Collected data:
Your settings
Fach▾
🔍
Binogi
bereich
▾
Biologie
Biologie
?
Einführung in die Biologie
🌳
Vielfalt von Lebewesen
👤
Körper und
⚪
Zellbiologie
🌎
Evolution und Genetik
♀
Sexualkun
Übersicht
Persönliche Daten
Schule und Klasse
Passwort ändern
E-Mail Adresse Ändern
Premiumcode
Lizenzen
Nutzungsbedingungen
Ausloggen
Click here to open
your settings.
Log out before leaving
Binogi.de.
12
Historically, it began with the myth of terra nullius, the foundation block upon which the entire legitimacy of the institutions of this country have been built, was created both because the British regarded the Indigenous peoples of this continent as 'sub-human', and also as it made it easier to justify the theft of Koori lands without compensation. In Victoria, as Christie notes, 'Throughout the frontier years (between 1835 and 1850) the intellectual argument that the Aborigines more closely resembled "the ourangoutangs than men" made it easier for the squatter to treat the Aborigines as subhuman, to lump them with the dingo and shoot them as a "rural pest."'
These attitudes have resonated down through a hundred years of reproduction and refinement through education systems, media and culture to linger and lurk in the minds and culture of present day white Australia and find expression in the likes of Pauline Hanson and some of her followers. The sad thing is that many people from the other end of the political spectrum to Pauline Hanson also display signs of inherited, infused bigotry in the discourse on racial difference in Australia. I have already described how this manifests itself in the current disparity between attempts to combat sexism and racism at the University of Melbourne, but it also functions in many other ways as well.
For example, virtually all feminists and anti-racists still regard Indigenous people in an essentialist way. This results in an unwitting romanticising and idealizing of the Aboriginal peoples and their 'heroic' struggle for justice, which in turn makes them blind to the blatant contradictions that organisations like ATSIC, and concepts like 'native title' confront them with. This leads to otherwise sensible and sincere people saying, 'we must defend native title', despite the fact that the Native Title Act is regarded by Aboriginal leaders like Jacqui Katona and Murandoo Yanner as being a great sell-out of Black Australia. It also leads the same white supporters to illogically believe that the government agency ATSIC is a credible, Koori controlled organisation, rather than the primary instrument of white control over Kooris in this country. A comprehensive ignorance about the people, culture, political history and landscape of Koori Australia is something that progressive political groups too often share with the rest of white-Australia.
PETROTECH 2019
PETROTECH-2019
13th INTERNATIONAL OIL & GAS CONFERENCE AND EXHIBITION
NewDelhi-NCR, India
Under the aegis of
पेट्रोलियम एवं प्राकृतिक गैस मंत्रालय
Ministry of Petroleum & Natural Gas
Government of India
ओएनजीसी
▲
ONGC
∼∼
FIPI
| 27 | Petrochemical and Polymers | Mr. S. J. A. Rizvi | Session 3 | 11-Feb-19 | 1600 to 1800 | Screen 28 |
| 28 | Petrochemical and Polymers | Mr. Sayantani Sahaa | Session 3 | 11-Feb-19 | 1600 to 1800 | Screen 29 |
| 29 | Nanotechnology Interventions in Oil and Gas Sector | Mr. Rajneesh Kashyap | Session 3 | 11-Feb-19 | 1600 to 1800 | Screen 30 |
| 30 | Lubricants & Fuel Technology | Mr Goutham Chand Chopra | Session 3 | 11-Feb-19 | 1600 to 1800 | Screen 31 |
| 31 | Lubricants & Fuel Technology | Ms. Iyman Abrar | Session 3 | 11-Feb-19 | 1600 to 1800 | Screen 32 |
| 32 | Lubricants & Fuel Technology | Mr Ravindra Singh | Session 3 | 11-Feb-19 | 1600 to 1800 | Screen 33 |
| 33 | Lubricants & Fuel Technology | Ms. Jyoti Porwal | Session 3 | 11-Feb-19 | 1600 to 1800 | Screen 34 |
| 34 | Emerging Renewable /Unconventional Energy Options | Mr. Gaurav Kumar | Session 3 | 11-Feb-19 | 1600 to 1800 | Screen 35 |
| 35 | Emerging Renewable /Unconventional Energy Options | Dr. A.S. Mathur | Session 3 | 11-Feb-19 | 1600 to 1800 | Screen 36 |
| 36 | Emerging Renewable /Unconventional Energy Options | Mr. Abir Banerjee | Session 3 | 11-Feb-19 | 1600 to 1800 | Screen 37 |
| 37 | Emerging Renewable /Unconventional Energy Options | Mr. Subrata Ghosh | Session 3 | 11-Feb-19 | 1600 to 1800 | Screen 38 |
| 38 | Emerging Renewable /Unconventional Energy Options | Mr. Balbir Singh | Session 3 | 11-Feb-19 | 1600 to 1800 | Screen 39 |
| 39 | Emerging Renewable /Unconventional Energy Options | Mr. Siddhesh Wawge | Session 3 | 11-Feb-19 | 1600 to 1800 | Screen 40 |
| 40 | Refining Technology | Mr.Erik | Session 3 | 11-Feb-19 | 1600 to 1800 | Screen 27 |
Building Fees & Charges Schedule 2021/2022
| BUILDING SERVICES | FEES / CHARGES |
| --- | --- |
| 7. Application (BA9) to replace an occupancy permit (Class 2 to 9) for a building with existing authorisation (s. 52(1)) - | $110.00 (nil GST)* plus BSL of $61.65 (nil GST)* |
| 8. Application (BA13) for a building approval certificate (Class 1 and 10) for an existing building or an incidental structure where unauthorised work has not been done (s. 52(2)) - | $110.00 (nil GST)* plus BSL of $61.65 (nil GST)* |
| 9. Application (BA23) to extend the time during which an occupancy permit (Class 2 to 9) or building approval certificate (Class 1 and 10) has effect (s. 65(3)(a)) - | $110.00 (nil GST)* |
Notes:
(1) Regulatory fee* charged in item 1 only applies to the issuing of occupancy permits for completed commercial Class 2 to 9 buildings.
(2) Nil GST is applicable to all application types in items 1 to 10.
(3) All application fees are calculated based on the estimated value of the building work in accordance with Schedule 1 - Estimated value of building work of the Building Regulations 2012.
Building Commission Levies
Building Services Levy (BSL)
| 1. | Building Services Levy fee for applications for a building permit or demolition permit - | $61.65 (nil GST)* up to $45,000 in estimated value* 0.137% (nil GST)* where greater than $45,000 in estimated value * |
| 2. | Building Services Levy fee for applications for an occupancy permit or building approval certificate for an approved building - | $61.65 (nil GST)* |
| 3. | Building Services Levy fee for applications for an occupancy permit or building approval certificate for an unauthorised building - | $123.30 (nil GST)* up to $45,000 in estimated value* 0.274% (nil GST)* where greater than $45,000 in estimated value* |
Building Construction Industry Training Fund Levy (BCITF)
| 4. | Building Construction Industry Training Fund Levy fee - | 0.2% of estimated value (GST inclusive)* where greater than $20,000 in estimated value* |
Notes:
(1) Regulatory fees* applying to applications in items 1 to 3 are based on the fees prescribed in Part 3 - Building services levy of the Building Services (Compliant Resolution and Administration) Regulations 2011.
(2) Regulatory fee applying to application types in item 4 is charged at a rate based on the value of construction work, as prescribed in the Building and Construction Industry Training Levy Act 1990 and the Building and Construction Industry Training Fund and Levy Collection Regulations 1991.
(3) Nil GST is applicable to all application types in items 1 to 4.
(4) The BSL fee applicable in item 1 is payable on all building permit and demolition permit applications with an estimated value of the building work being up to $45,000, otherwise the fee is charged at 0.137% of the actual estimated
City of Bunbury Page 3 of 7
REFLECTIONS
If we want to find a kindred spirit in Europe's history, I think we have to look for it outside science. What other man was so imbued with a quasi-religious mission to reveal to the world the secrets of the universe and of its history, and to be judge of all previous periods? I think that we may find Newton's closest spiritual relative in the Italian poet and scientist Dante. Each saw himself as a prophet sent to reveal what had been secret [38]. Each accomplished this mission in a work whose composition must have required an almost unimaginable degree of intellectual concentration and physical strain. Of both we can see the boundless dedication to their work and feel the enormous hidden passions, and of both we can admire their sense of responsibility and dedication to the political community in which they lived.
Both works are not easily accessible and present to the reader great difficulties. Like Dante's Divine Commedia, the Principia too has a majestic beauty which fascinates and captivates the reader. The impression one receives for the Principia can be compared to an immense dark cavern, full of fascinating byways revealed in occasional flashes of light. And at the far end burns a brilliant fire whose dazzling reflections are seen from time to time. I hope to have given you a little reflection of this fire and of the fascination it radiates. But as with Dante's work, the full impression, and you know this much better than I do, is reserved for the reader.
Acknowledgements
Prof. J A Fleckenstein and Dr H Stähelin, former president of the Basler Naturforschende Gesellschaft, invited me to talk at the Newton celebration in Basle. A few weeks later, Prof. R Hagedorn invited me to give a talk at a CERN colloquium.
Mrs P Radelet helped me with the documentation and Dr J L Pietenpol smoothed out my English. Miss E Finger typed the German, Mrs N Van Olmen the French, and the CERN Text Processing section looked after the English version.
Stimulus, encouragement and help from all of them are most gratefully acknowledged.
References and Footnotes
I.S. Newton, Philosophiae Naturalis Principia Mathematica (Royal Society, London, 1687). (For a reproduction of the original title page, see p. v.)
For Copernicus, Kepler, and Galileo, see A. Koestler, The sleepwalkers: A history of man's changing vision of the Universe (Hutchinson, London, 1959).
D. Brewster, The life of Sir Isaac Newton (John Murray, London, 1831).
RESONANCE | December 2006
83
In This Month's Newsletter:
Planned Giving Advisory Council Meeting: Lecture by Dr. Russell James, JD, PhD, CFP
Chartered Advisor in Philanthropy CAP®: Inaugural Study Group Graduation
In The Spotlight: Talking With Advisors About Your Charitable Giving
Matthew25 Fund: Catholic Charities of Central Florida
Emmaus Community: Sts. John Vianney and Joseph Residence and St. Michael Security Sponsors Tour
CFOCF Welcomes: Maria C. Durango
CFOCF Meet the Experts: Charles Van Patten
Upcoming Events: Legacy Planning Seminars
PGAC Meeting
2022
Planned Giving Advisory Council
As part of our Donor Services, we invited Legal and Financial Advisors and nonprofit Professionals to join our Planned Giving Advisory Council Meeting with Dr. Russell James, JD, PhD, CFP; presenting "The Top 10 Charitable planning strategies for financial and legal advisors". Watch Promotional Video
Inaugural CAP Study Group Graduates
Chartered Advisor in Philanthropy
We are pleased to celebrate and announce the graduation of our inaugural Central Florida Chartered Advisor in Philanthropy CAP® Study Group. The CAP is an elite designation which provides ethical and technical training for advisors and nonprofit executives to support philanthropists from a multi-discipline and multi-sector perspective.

**Action item:**
Lines of the data above that include the string "occupancy" must each be copied.

**Your solution:**
| 7. Application (BA9) to replace an occupancy permit (Class 2 to 9) for a building with existing authorisation (s. 52(1)) - | $110.00 (nil GST)* plus BSL of $61.65 (nil GST)* |
| 9. Application (BA23) to extend the time during which an occupancy permit (Class 2 to 9) or building approval certificate (Class 1 and 10) has effect (s. 65(3)(a)) - | $110.00 (nil GST)* |
(1) Regulatory fee* charged in item 1 only applies to the issuing of occupancy permits for completed commercial Class 2 to 9 buildings.
| 2. | Building Services Levy fee for applications for an occupancy permit or building approval certificate for an approved building - | $61.65 (nil GST)* |
| 3. | Building Services Levy fee for applications for an occupancy permit or building approval certificate for an unauthorised building - | $123.30 (nil GST)* up to $45,000 in estimated value* 0.274% (nil GST)* where greater than $45,000 in estimated value* |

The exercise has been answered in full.